Greg Anderson (Pro Stock) won for a third straight week while Matt Smith (Pro Stock Motorcycle) defended his Bandimere title. Both of those events were run at a quarter-mile.
"In all the years I've been coming out here, I've never really been able to get a handle on [this track] and figure it out," said Anderson, who set track records Saturday in elapsed time (7.02 seconds) and miles per hour (196.30). "We tamed it today. We had a great race."
After the death of Kalitta, the NHRA formed a task force to consider issues such as stopping runaway vehicles at the end of the track and whether current speeds should be limited.
Kalitta died June 21 in Englishtown, N.J., after his Funny Car burst into flames and continued at a high rate of speed through the sand pit at the end of the quarter-mile track, slamming into a retaining barrier.
The drivers praised the NHRA all weekend for stepping up so quickly to address concerns over safety. The nitro car racers may not want to compete at 1,000 feet forever, but cutting the track was the easiest measure to implement right away.

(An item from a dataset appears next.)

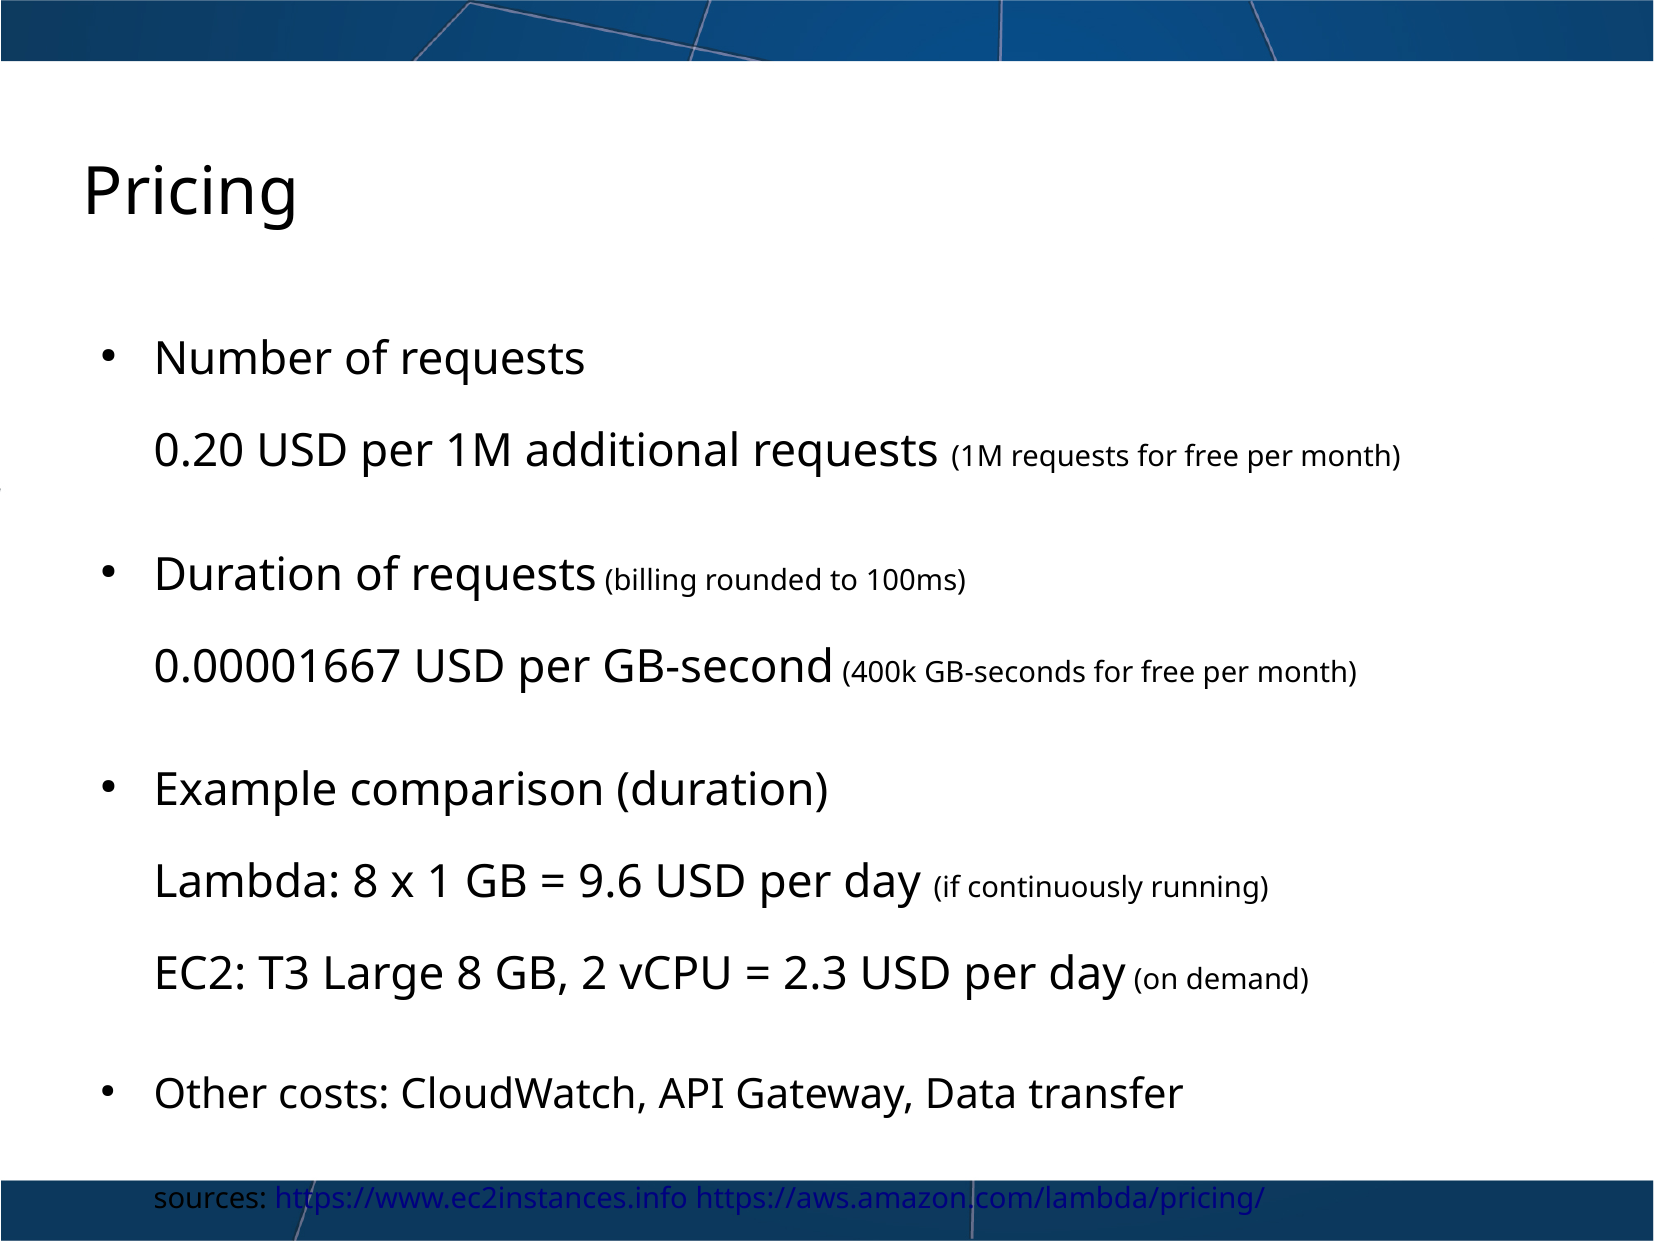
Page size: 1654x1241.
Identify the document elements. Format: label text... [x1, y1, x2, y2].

"If they were to change the rules to slow the car down, that would cost a lot of teams out there a lot of money," Top Fuel driver Doug Herbert said. "The cars are still going to make the fire, and the ground shake -- everything they did at 1,320 feet. They're still going to do all the good things everyone wants to see."
A shorter track added another variable the drivers and their crew had to navigate at tricky Bandimere Speedway. They're also handcuffed by the higher altitude, which affects the amount of horsepower the engines can make.
Schumacher and his U.S. Army crew were able to solve the track's complicated equation.
"I'm not saying I'm a gifted driver," Schumacher said. "I'm saying I have a gift of driving the Army car and a gift of having the best team that's ever been assembled. That comes from a group of guys with a great vision and with great goals."